**Предложенный отрывок**
Т.Иенсен. При этом почти в каждую статью Сурков собственноручно вписывал что-то про коммунистические идеалы…
Н.Зархи. И каждый год в вымученных нами откликах на приветствие Брежнева Московскому фестивалю — их бывало штук двенадцать: французов, вьетнамцев, наших соотечественников — упрямо менял композицию, переставляя цитату из генсека в самое начало.
Т.Иенсен. Тем не менее, мы уже были тем поколением, которому было понятно, что вот скоро-скоро…
Н.Зархи. Вот уж нет. Наоборот, всех вокруг меня объединяла обреченная уверенность, что советская власть — это навсегда. Ведь она так благополучно пережила происки «оттепели». Выручал профессиональный автоматизм, цинично отключавший сознание, и частная жизнь, позволявшие — кому лучше, кому хуже — приспособиться к тому, что объявили «внутренней эмиграцией».

**Задание**
Продолжите отрывок беседы о советской редакционной жизни при Суркове, начиная сразу после последней реплики. Пункты набора данных к этому отрывку никак не относятся.

**Набор данных**
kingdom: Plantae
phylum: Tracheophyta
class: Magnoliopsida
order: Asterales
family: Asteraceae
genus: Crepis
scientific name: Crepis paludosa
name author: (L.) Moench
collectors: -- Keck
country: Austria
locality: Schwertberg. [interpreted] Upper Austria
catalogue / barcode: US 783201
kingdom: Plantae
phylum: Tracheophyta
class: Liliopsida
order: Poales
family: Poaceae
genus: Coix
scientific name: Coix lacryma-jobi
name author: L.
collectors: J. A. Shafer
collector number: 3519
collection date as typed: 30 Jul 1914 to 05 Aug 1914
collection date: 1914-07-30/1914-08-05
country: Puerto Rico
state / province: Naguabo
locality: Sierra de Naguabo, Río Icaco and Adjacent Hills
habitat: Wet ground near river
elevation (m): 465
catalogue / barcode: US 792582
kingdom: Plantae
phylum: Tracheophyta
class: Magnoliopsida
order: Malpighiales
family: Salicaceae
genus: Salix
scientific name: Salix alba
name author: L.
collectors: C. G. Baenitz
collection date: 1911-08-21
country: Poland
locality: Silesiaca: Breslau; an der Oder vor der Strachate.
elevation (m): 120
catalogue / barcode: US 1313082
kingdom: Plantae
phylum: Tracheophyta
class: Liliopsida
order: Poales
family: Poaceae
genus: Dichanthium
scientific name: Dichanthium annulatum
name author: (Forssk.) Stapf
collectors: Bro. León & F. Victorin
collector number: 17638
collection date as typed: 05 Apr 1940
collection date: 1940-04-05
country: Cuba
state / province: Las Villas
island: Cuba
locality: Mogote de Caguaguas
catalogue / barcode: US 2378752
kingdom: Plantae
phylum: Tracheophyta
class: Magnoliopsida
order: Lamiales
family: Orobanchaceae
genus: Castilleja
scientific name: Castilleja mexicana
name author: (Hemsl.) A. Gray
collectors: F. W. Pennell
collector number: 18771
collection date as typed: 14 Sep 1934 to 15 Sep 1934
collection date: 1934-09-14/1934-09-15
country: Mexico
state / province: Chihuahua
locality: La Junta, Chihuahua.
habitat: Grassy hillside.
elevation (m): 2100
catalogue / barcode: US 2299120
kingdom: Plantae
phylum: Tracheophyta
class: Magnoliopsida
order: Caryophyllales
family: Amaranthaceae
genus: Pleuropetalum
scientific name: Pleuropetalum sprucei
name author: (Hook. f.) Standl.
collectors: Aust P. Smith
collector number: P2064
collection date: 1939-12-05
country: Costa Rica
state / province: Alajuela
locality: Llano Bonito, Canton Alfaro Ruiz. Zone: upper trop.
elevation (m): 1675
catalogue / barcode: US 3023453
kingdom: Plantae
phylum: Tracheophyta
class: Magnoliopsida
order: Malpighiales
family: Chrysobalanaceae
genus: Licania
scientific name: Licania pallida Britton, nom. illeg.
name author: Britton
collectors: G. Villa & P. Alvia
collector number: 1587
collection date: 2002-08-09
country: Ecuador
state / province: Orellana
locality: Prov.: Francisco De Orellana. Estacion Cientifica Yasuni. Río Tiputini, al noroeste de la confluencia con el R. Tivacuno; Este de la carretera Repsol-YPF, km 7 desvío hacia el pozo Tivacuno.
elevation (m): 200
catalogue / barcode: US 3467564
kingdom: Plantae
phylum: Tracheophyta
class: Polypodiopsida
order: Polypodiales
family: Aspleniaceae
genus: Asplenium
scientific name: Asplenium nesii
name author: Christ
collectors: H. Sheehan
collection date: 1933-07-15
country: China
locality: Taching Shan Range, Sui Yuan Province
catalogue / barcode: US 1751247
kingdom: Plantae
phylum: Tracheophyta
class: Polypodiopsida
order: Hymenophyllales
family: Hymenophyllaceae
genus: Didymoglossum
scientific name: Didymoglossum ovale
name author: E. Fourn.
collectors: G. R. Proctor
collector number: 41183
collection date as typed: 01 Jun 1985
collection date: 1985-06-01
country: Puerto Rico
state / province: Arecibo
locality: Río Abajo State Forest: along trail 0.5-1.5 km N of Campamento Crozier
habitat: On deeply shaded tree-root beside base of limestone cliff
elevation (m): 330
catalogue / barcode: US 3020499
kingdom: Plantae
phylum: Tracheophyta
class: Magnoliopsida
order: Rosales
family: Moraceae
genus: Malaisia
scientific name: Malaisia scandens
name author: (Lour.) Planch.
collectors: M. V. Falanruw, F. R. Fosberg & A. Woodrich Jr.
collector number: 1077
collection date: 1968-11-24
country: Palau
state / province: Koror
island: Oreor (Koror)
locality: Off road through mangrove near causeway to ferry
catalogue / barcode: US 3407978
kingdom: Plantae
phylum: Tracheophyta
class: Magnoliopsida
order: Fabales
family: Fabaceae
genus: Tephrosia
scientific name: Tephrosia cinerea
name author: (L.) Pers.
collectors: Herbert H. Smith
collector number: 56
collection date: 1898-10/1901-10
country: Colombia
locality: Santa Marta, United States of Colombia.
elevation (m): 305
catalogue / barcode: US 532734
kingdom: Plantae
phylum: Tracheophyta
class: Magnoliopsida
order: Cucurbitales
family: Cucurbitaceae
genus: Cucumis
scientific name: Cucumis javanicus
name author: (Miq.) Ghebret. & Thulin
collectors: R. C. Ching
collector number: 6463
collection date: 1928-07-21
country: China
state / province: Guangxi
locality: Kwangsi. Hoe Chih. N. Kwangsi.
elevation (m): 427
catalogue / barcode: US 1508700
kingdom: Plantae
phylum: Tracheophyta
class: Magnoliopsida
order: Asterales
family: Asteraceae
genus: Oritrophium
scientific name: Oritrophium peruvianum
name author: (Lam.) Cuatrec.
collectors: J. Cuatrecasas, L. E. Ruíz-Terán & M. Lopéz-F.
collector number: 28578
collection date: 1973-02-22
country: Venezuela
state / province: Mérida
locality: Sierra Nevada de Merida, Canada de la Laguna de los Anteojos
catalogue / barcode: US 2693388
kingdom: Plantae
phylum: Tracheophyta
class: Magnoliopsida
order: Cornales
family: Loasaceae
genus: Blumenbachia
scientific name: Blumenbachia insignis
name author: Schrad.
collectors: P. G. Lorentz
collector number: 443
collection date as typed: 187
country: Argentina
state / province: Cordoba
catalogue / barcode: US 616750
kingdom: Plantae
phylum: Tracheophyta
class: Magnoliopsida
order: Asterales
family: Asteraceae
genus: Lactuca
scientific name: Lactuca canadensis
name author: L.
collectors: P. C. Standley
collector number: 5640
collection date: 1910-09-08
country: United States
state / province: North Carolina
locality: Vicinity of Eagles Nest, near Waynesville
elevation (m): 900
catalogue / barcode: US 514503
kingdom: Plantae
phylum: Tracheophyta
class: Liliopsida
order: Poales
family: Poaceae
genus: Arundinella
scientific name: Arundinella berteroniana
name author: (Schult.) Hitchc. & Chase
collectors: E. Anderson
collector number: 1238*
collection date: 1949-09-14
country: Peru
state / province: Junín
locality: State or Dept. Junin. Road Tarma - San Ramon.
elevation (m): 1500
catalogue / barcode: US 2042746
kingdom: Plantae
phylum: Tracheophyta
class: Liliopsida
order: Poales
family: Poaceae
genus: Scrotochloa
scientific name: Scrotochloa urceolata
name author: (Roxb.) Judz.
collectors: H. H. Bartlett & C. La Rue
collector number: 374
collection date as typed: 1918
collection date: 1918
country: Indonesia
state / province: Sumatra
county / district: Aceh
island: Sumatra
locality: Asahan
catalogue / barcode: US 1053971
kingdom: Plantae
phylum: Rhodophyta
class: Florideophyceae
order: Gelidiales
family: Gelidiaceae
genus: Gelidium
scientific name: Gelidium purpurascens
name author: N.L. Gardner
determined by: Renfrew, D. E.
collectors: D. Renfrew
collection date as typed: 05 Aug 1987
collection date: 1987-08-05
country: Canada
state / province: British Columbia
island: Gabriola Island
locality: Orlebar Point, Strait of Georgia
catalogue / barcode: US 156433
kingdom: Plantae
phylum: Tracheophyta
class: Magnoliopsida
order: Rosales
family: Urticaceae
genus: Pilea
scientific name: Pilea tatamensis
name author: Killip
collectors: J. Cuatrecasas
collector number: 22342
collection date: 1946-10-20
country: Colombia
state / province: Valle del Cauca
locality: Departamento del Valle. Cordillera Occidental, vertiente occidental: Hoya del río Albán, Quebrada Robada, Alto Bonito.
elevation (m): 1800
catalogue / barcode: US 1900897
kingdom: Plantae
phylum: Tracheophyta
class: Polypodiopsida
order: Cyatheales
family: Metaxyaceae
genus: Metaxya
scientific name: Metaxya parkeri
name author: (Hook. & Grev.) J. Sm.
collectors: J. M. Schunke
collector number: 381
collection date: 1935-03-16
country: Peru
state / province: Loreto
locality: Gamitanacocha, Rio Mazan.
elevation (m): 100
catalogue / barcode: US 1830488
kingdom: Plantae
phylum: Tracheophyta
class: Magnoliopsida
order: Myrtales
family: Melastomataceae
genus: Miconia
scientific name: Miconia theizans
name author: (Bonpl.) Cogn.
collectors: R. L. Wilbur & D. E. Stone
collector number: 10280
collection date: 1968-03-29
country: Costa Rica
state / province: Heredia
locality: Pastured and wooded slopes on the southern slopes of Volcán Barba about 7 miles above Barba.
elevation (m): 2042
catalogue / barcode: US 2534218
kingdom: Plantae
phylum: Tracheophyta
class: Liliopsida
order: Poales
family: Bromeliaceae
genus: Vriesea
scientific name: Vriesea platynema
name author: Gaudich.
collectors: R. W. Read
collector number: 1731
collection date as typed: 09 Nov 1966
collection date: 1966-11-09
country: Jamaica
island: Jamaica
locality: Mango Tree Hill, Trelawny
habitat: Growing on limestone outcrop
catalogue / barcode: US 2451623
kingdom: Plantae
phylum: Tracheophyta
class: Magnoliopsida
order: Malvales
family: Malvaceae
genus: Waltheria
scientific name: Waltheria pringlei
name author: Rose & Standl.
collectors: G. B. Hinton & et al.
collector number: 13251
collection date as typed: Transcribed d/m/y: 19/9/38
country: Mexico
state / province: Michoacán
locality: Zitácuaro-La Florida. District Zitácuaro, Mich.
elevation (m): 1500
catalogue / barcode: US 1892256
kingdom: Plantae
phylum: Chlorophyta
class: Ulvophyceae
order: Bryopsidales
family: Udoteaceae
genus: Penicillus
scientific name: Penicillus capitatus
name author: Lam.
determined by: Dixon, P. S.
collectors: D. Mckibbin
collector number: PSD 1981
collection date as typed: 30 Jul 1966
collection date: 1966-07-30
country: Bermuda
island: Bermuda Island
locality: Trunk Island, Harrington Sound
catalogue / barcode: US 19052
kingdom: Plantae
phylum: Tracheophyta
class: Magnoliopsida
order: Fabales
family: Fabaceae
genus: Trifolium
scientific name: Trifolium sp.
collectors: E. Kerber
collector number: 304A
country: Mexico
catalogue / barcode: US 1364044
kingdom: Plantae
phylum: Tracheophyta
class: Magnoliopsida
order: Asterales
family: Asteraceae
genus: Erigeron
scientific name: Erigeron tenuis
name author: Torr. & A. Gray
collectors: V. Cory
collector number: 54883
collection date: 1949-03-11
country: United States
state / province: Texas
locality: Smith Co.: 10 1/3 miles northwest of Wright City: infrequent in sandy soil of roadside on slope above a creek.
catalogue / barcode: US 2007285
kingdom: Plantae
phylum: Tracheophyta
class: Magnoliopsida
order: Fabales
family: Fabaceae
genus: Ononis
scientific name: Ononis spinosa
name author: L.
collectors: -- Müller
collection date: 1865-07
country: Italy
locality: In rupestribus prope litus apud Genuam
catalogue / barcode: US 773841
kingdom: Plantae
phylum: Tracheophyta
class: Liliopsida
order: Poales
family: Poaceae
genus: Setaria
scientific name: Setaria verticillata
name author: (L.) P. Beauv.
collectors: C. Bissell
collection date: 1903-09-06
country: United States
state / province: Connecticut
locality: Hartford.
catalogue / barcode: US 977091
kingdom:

**Ответ**
Т.Иенсен. Я согласна, в те годы мы действительно не жили надеждой, что свобода придет извне, однако изнутри казалось, что мы, безусловно, эзоповым языком, но уже начали говорить то, что хотели сказать. И вот еще что — мы все были не из ВГИКа, а с филфака, журфака. Сурков, мне кажется, хотел тем самым вдохнуть в журнал новую жизнь. Особенно заметные результаты это дало в конце 80-х — начале 90-х, когда журнал стал не только кинематографическим, но и культурологическим. А тогда, в самом начале нашей журнальной жизни, Сурков заставлял нас профессионализироваться прямо на ходу, писать даже не рецензии, а искусствоведческие исследования фильма по тридцать страниц, беседы с режиссерами по пятьдесят. Сейчас, думаю, никто не стал бы читать подобные опусы. Но в те годы «Искусство кино» читали, обсуждали, цитировали. И нам казалось, что дело, которое мы делаем, кому-то нужно. Само время тогда уже становилось многоформным, неустойчивым и ощущение, что про него можешь что-то сказать и ты, и сказать по-своему, появилось.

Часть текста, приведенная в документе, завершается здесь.